It was with great sorrow that Friends of the Earth learnt of the passing of Yami Lester in July. Yankunytjatjara Elder, atomic test survivor, Aboriginal rights activist, father, grandfather and great-grandfather, Yami's voice and support will be sorely missed.
Many Friends of the Earth anti-nuclear campaigners got to meet Yami over the decades. On occasions we would stay with him at Wallatina ‒ in the far north of SA ‒ as part of our Radioactive Exposure Tours or on our way to Australian Nuclear Free Alliance meetings in Alice Springs. The last time some of us got to visit Yami at Wallatina was in September 2016 ‒ we were working with Aboriginal communities to stop the SA government's plan to dump the world's high-level nuclear waste on Aboriginal land to improve the state's economy.
Yami lost his sight as a result of one of the British atomic bomb tests in SA in 1953. Speaking on ABC radio in 2011, he said: "I was a kid. I got up early in the morning, about 7:00am, playing with a homemade toy. We heard the big bomb went off that morning, a loud noise and the ground shook. I don't know how long after we seen this quiet black smoke ‒ oily and shiny ‒ coming across from the south. Next time we had sore eyes, skin rash, diarrhea and vomiting everybody, old people too."
Along with Maralinga veteran Avon Hudson, Yami was responsible for the formation of a Royal Commission in the 1980s that shone a light on the atomic crimes of the British government, the spinelessness and culpability of state and federal governments, and the ugly racism that pervaded everything to do with the atomic bomb tests.
As a young man, Yami joined the Aboriginal Advancement League in Adelaide. He was also central to the work of the Pitjantjatjara Council that led to the grant of freehold title to traditional owners in SA.
His children have taken up the call for his lifelong battle for justice. His eldest daughter, Karina Lester, recently travelled to New York for UN negotiations on a treaty to ban nuclear weapons.
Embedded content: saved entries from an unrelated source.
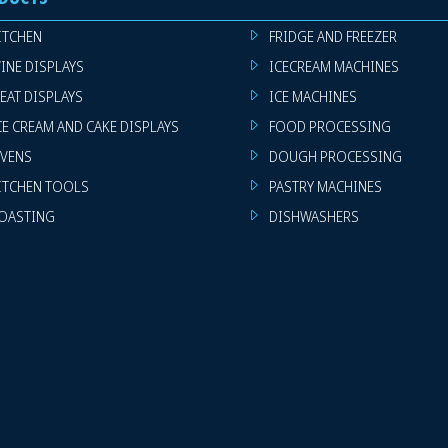
ITCHEN
FRIDGE AND FREEZER
INE DISPLAYS
ICECREAM MACHINES
EAT DISPLAYS
ICE MACHINES
CE CREAM AND CAKE DISPLAYS
FOOD PROCESSING
VENS
DOUGH PROCESSING
ITCHEN TOOLS
PASTRY MACHINES
OASTING
DISHWASHERS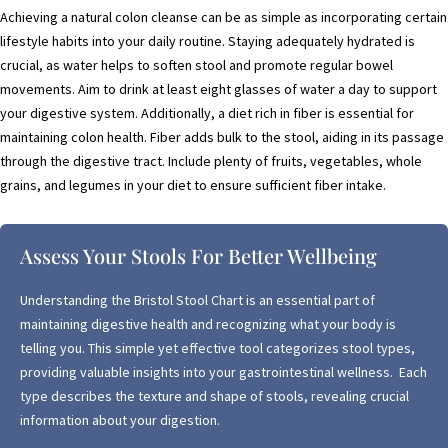
Achieving a natural colon cleanse can be as simple as incorporating certain
lifestyle habits into your daily routine. Staying adequately hydrated is
crucial, as water helps to soften stool and promote regular bowel
movements. Aim to drink at least eight glasses of water a day to support
your digestive system. Additionally, a diet rich in fiber is essential for
maintaining colon health. Fiber adds bulk to the stool, aiding in its passage
through the digestive tract. Include plenty of fruits, vegetables, whole
grains, and legumes in your diet to ensure sufficient fiber intake.
Assess Your Stools For Better Wellbeing
Understanding the Bristol Stool Chart is an essential part of
maintaining digestive health and recognizing what your body is
telling you. This simple yet effective tool categorizes stool types,
providing valuable insights into your gastrointestinal wellness. Each
type describes the texture and shape of stools, revealing crucial
information about your digestion.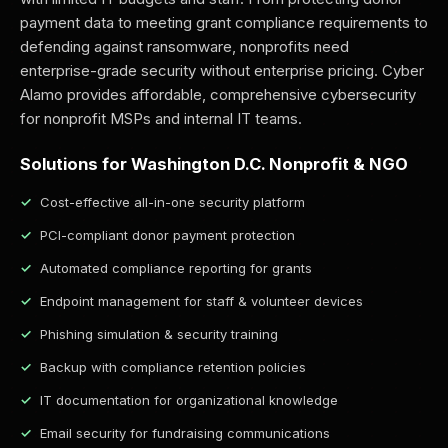
payment data to meeting grant compliance requirements to
defending against ransomware, nonprofits need
enterprise-grade security without enterprise pricing. Cyber
Alamo provides affordable, comprehensive cybersecurity
for nonprofit MSPs and internal IT teams.
Solutions for Washington D.C. Nonprofit & NGO
Cost-effective all-in-one security platform
PCI-compliant donor payment protection
Automated compliance reporting for grants
Endpoint management for staff & volunteer devices
Phishing simulation & security training
Backup with compliance retention policies
IT documentation for organizational knowledge
Email security for fundraising communications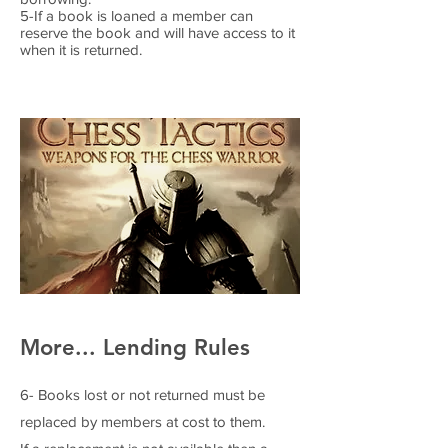
5-If a book is loaned a member can
reserve the book and will have access to it
when it is returned.
More... Lending Rules
6- Books lost or not returned must be
replaced by members at cost to them.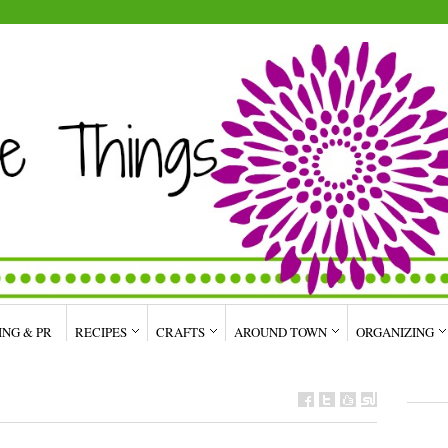
ING & PR
RECIPES
CRAFTS
AROUND TOWN
ORGANIZING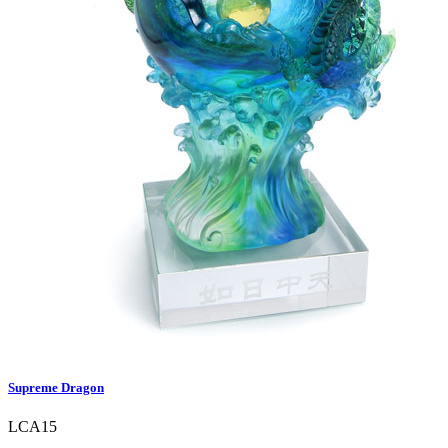
Supreme Dragon
LCA15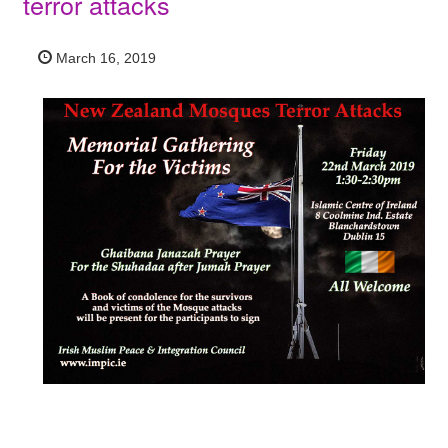
terror attacks
March 16, 2019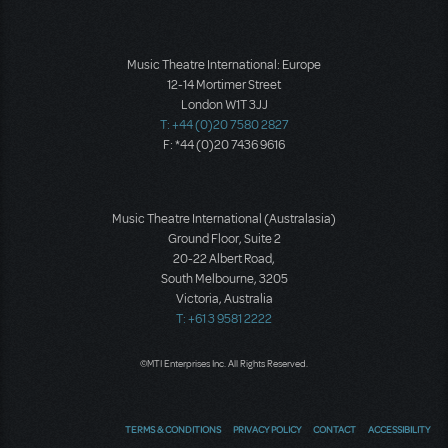
Music Theatre International: Europe
12-14 Mortimer Street
London W1T 3JJ
T: +44 (0)20 7580 2827
F: *44 (0)20 7436 9616
Music Theatre International (Australasia)
Ground Floor, Suite 2
20-22 Albert Road,
South Melbourne, 3205
Victoria, Australia
T: +61 3 9581 2222
©MTI Enterprises Inc. All Rights Reserved.
TERMS & CONDITIONS
PRIVACY POLICY
CONTACT
ACCESSIBILITY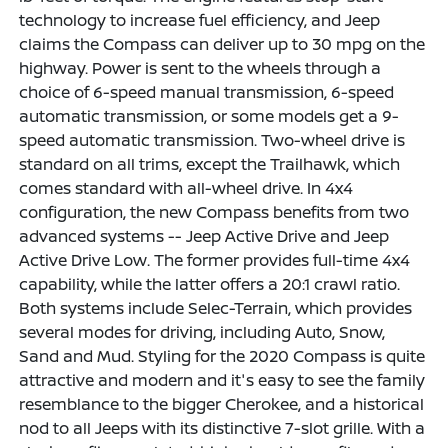
technology to increase fuel efficiency, and Jeep
claims the Compass can deliver up to 30 mpg on the
highway. Power is sent to the wheels through a
choice of 6-speed manual transmission, 6-speed
automatic transmission, or some models get a 9-
speed automatic transmission. Two-wheel drive is
standard on all trims, except the Trailhawk, which
comes standard with all-wheel drive. In 4x4
configuration, the new Compass benefits from two
advanced systems -- Jeep Active Drive and Jeep
Active Drive Low. The former provides full-time 4x4
capability, while the latter offers a 20:1 crawl ratio.
Both systems include Selec-Terrain, which provides
several modes for driving, including Auto, Snow,
Sand and Mud. Styling for the 2020 Compass is quite
attractive and modern and it's easy to see the family
resemblance to the bigger Cherokee, and a historical
nod to all Jeeps with its distinctive 7-slot grille. With a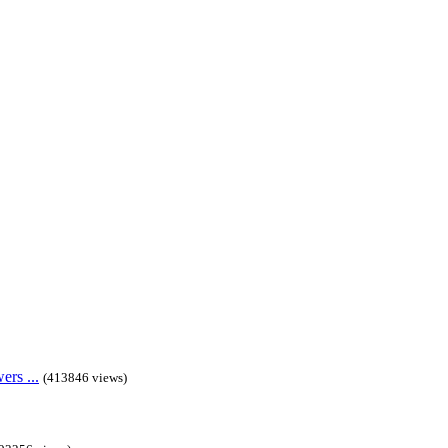
rs ...
(413846 views)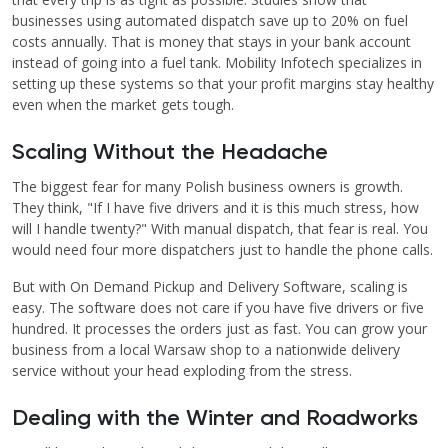
businesses using automated dispatch save up to 20% on fuel
costs annually. That is money that stays in your bank account
instead of going into a fuel tank. Mobility Infotech specializes in
setting up these systems so that your profit margins stay healthy
even when the market gets tough.
Scaling Without the Headache
The biggest fear for many Polish business owners is growth.
They think, "If I have five drivers and it is this much stress, how
will I handle twenty?" With manual dispatch, that fear is real. You
would need four more dispatchers just to handle the phone calls.
But with On Demand Pickup and Delivery Software, scaling is
easy. The software does not care if you have five drivers or five
hundred. It processes the orders just as fast. You can grow your
business from a local Warsaw shop to a nationwide delivery
service without your head exploding from the stress.
Dealing with the Winter and Roadworks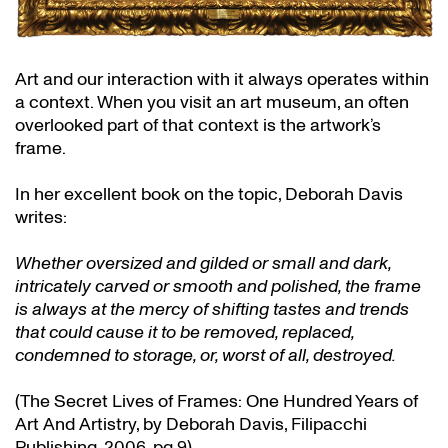
Art and our interaction with it always operates within
a context. When you visit an art museum, an often
overlooked part of that context is the artwork’s
frame.
In her excellent book on the topic, Deborah Davis
writes:
Whether oversized and gilded or small and dark,
intricately carved or smooth and polished, the frame
is always at the mercy of shifting tastes and trends
that could cause it to be removed, replaced,
condemned to storage, or, worst of all, destroyed.
(The Secret Lives of Frames: One Hundred Years of
Art And Artistry, by Deborah Davis, Filipacchi
Publishing, 2006, pg 9)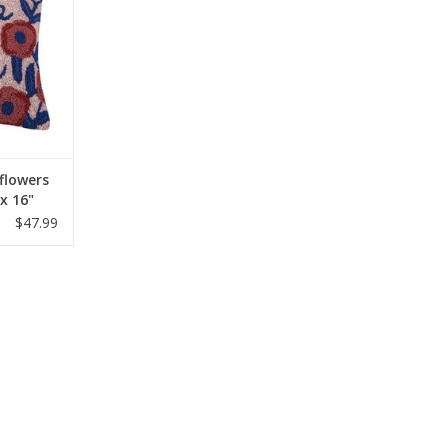
RT
flowers
 x 16"
$47.99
The treaty recognises the disproportionate impact of nuclear weapons on Indigenous peoples around the world, and has provisions for assistance and reparations for those affected.
Yami's warmth, kindness, generosity and resolve inspired so many Aboriginal and non-Aboriginal people, and as Tjamu (grandfather) and Katja (great-grandfather) "he will be forever remembered by his loved ones, his extended family, community and by so many", a statement from his family said. "Yami leaves an incredible legacy of better global understanding of the devastation of nuclear bombs and for the ongoing battle for recognition of the consequence of them on the rights and interests of Anangu."
When the No Dump Alliance formed in May 2016, to oppose plans for an international high-level nuclear waste dump in SA, Yami became the ambassador for the Alliance and, together with his daughters Karina and Rose, spoke loud and strong against nuclear waste dumping in SA.
Yami said: “In 1953, I was just ten years old when the bombs went off at Emu and Maralinga, I didn’t know anything about nuclear issues back then, none of us knew what was happening. I got sick and went blind from the Totem 1 fallout from those tests, and lots of our people got sick and died also.
"Now I’m 74 years old and I know about nuclear issues. Members from the APY, Maralinga-Tjarutja and Arabunna, Kokatha lands say we don’t want nuclear waste on our land. There are big concerns. And I worry because I know it is not safe for South Australia land and the people. Why does the Government keep bringing back nuclear issues when we know the problems last forever?
"It means a lot to me to be in this Alliance. I would like others to listen and join, become a member and fight together.”